Раненых осталось мало. Почти все ходячие ушли прошлой ночью к катерам, не дождавшись команды. Не вернулся никто. Почти все тяжелые остались под развалинами маяка.
Астахов мучительно думал, чем бы занять себя и уцелевших, чтобы не сойти с ума под палящим солнцем, когда перед ним снова появился “сержант-лейтенант”, да еще и не один. Был с ним старший сержант, связист, без пилотки, в съехавшем на бок ремне и с дорожками от слез на закопчено-пыльном лице. “Сержант-лейтенант” вел его, ухватив за плечо, тем привычным хватом, каким милиционер ведет задержанного, аккуратно, но цепко.
— Держи, лепила, этот явно по твоей части. Даже я его в разум не привел. Ревет в три ручья как баба, двух слов связать не может.
Из немногих полезных вещей в саквояже старого врача отыскалась валерьянка. Астахов смешал ее с солоноватой водой из мелкого колодца, что откопали в одном из капониров, и чуть не силой влил в рот рыдающему связисту. Взгляд у того стал чуть осмысленнее.
— Отставить истерику, товарищ старший сержант! Доложить по форме!

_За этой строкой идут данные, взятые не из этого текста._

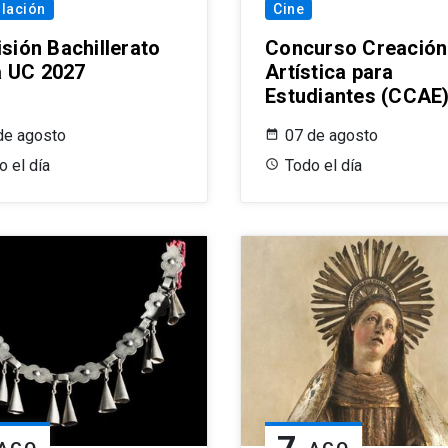
lación
Cine
sión Bachillerato
Concurso Creación
ia UC 2027
Artística para
Estudiantes (CCAE
2026
de agosto
07 de agosto
o el día
Todo el día
7
AGO
AGO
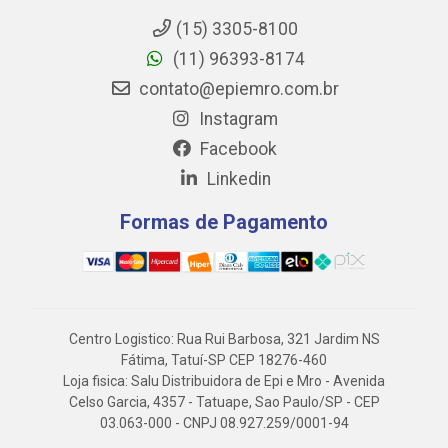
(15) 3305-8100
(11) 96393-8174
contato@epiemro.com.br
Instagram
Facebook
Linkedin
Formas de Pagamento
Centro Logistico: Rua Rui Barbosa, 321 Jardim NS
Fátima, Tatuí-SP CEP 18276-460
Loja fisica: Salu Distribuidora de Epi e Mro - Avenida
Celso Garcia, 4357 - Tatuape, Sao Paulo/SP - CEP
03.063-000 - CNPJ 08.927.259/0001-94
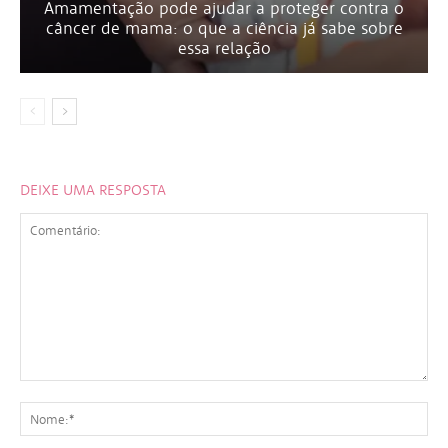
Amamentação pode ajudar a proteger contra o
câncer de mama: o que a ciência já sabe sobre
essa relação
DEIXE UMA RESPOSTA
Comentário:
No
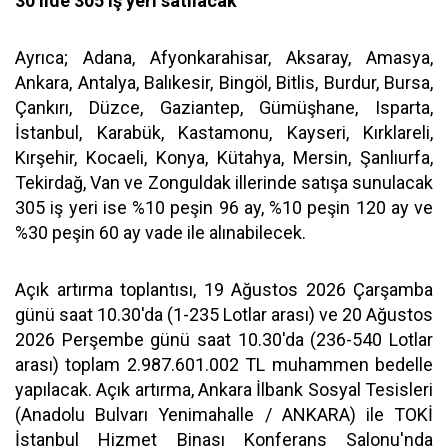
30 ilde 305 iş yeri satılacak
Ayrıca; Adana, Afyonkarahisar, Aksaray, Amasya,
Ankara, Antalya, Balıkesir, Bingöl, Bitlis, Burdur, Bursa,
Çankırı, Düzce, Gaziantep, Gümüşhane, Isparta,
İstanbul, Karabük, Kastamonu, Kayseri, Kırklareli,
Kırşehir, Kocaeli, Konya, Kütahya, Mersin, Şanlıurfa,
Tekirdağ, Van ve Zonguldak illerinde satışa sunulacak
305 iş yeri ise %10 peşin 96 ay, %10 peşin 120 ay ve
%30 peşin 60 ay vade ile alınabilecek.
Açık artırma toplantısı, 19 Ağustos 2026 Çarşamba
günü saat 10.30'da (1-235 Lotlar arası) ve 20 Ağustos
2026 Perşembe günü saat 10.30'da (236-540 Lotlar
arası) toplam 2.987.601.002 TL muhammen bedelle
yapılacak. Açık artırma, Ankara İlbank Sosyal Tesisleri
(Anadolu Bulvarı Yenimahalle / ANKARA) ile TOKİ
İstanbul Hizmet Binası Konferans Salonu'nda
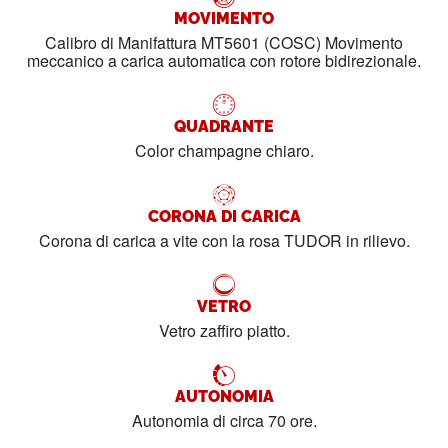
MOVIMENTO
Calibro di Manifattura MT5601 (COSC) Movimento
meccanico a carica automatica con rotore bidirezionale.
QUADRANTE
Color champagne chiaro.
CORONA DI CARICA
Corona di carica a vite con la rosa TUDOR in rilievo.
VETRO
Vetro zaffiro piatto.
AUTONOMIA
Autonomia di circa 70 ore.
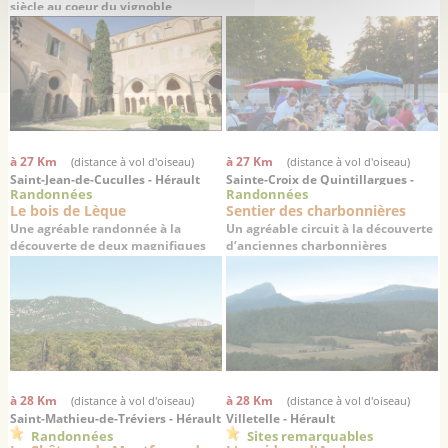
siècle au coeur du vignoble
languedocien
à 27 Km
à 27 Km
(distance à vol d'oiseau)
(distance à vol d'oiseau)
Saint-Jean-de-Cuculles - Hérault
Sainte-Croix de Quintillargues -
Randonnées
Randonnées
Hérault
Le bois de Lèque
Sentier des charbonnières
Une agréable randonnée à la
Un agréable circuit à la découverte
découverte de deux magnifiques
d’anciennes charbonnières
villages médiévaux
à 28 Km
à 28 Km
(distance à vol d'oiseau)
(distance à vol d'oiseau)
Saint-Mathieu-de-Tréviers - Hérault
Villetelle - Hérault
Randonnées
Sites remarquables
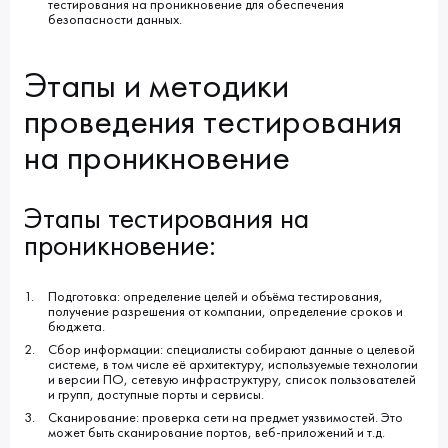
тестирования на проникновение для обеспечения
безопасности данных.
Этапы и методики
проведения тестирования
на проникновение
Этапы тестирования на
проникновение:
Подготовка: определение целей и объёма тестирования,
получение разрешения от компании, определение сроков и
бюджета.
Сбор информации: специалисты собирают данные о целевой
системе, в том числе её архитектуру, используемые технологии
и версии ПО, сетевую инфраструктуру, список пользователей
и групп, доступные порты и сервисы.
Сканирование: проверка сети на предмет уязвимостей. Это
может быть сканирование портов, веб-приложений и т.д.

У старшего сержанта прыгали губы и нижняя челюсть мелко тряслась, как у старика. Он придержал ее рукой, будто у него болели зубы, потом подобрался, выпрямился, деревянно бросил ладонь к виску, забыв про отсутствие головного убора, и вытолкнул осипло:
— Бросили нас.
— Ты что несешь?
— Я, товарищ военврач третьего ранга, не несу. Я с-сейчас Совинформбюро поймал, — он похлопал глазами и как заученный урок повторил, невольно копируя манеру Левитана, — Третьего июля тысяча девятьсот сорок второго года наши войска, после беспримерной, героической обороны, продолжавшейся почти двести пятьдесят дней и ночей… — он всхлипнул снова, вздохнул и продолжил, — оставили Севастополь. Оставили Севастополь, — повторил он и голос его сорвался, — Оставили Севастополь! Оставили!

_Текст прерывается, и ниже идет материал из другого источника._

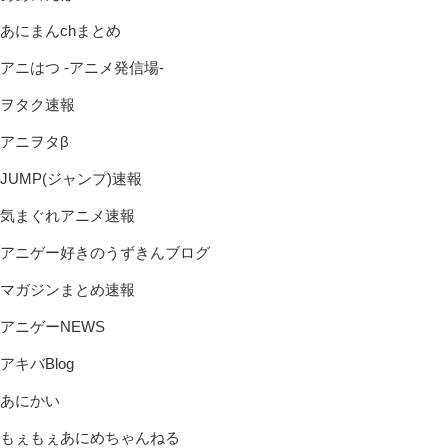
あにまんchまとめ
アニはつ -アニメ発信場-
ヲタク速報
アニヲタβ
JUMP(ジャンプ)速報
気まぐれアニメ速報
アニゲー好きのうずきんブログ
マガジンまとめ速報
アニゲーNEWS
アキバBlog
あにかい
もぇもぇあにめちゃんねる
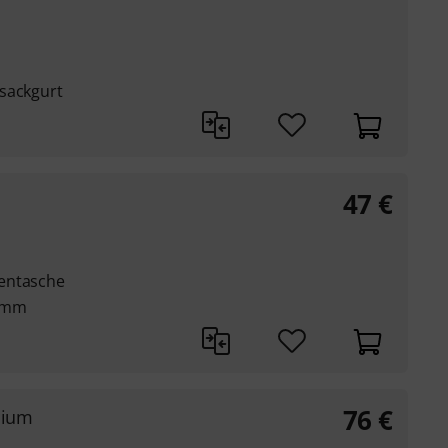
sackgurt
47
€
entasche
0 mm
76
€
dium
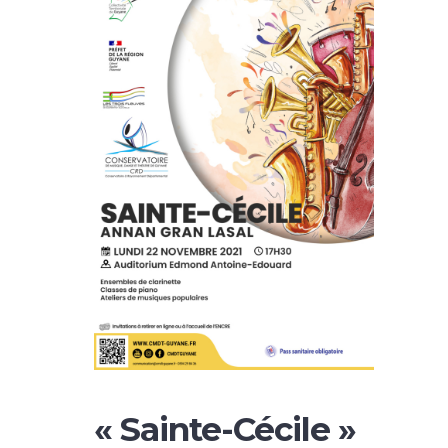
« Sainte-Cécile »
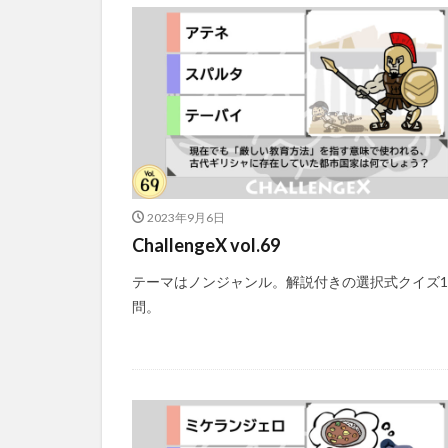
2023年9月6日
ChallengeX vol.69
テーマはノンジャンル。解説付きの選択式クイズ1
問。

Прежде, чем голос перешел в визг, Астахов ухватил связиста за плечи и встряхнул как мешок. Тот враз обмяк, подавился криком и сполз по стенке на землю, сел, подняв голову. Он смотрел на Астахова, словно ожидая чуда, и что-то шептал, уже совершенно без голоса, и не нужно было уметь читать по губам, чтобы понять, что он повторяет раз за разом: “Оставили Севастополь. Оставили.”

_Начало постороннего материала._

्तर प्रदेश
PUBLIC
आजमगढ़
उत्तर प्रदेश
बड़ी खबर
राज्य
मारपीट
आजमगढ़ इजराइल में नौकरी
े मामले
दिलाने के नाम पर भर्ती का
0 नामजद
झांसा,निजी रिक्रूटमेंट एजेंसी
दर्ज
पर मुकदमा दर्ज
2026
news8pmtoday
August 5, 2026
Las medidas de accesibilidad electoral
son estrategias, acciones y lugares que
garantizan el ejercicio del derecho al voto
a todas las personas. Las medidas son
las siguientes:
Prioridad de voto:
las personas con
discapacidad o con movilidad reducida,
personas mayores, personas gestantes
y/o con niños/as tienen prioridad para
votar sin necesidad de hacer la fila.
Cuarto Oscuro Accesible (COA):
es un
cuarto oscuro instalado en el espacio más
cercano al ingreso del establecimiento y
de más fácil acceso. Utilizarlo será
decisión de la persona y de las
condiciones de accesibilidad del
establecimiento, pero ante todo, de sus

— Вот так, лепила. Не говори, что я не предупреждал. Списали нас, — “сержант-лейтенант” впечатал кулак в стенку капонира, словно ставя точку, — Спасаемся по способности. Теперь будешь спорить? Сегодня после заката наши на прорыв пойдут. Собирай людей, в ком уверен. Чтоб вместе держаться.
— Ты говорил — большие прорывы обречены.
— Пойдем со всеми. Если получится — выйдем большим отрядом. Не получится… я эти места как свой карман знаю. Десяток человек через что угодно выведу.
— Разрешите с вами! — связист вскочил как подброшенный пружиной, — Ей-богу, т-товарищи, не подведу! Лучше уж в бою, чем… Я же их, гадов!
— Сопли разводить не будешь — возьмем, — оборвал его “сержант-лейтенант”, - Приведи себя в порядок, живо. Девчонки вон смотрят.
Только тут Астахов понял, что сводку, переданную ошарашенным вестью связистом, слышали не только они двое. У выхода из капонира застыли Оля и Верочка.
“Прорываться будем вместе. Быть готовыми”, - это все, что сумел он сказать им, уже после того, как сержант со связистом ушли. Девчата не имели опыта боя, разве что тот тяжкий опыт отступления от Ишуни. Но без них он не уйдет.